*Task details*
Search each line below for "none", then return the lines where it appears.

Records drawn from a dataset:
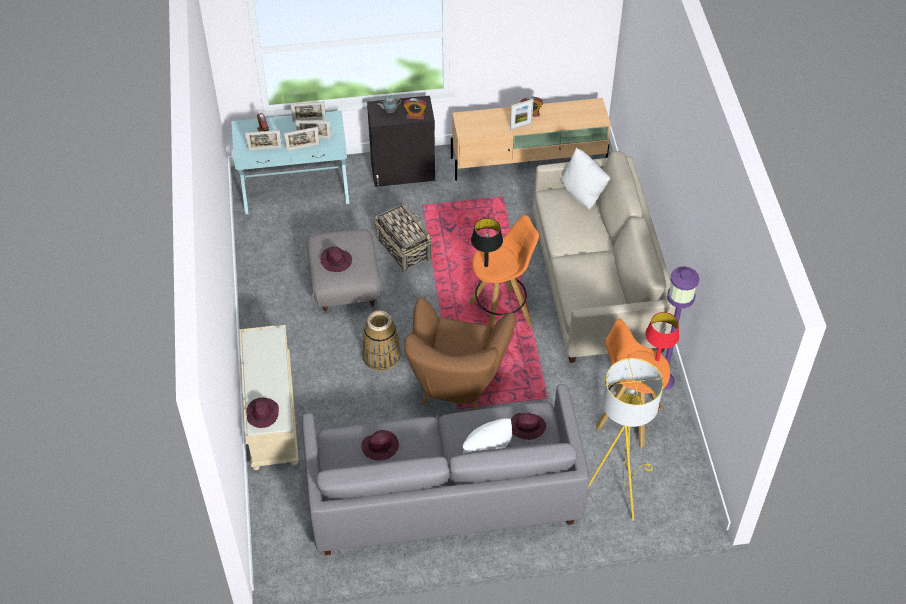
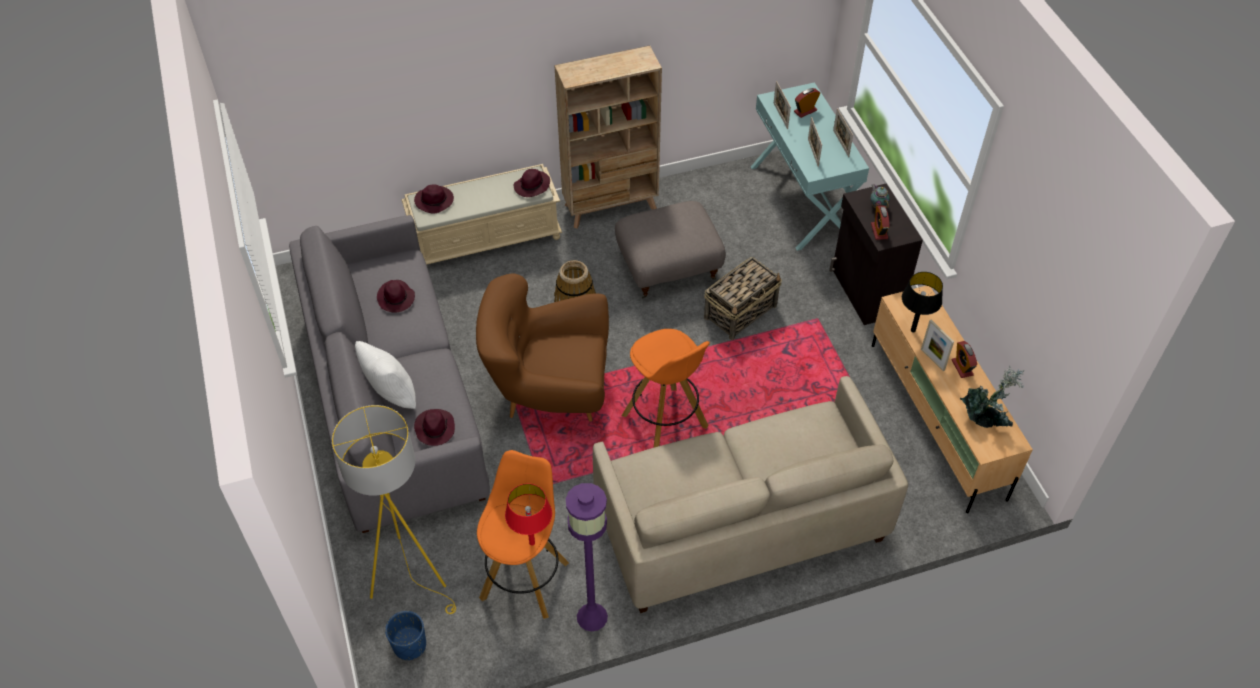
camera: 80 degrees right, 0 degrees up
picture frame [284,127,320,151] -> none
purple hat [320,246,352,272] -> purple hat moved to [514,169,550,197]
black table lamp [471,218,503,267] -> black table lamp moved to [902,272,943,332]
white pillow [562,148,610,209] -> none
none -> blue planter [385,611,426,660]
none -> beige bookcase [554,45,662,229]
none -> potted plant [960,366,1024,428]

*Reply to the exercise*
picture frame [284,127,320,151] -> none
white pillow [562,148,610,209] -> none
none -> blue planter [385,611,426,660]
none -> beige bookcase [554,45,662,229]
none -> potted plant [960,366,1024,428]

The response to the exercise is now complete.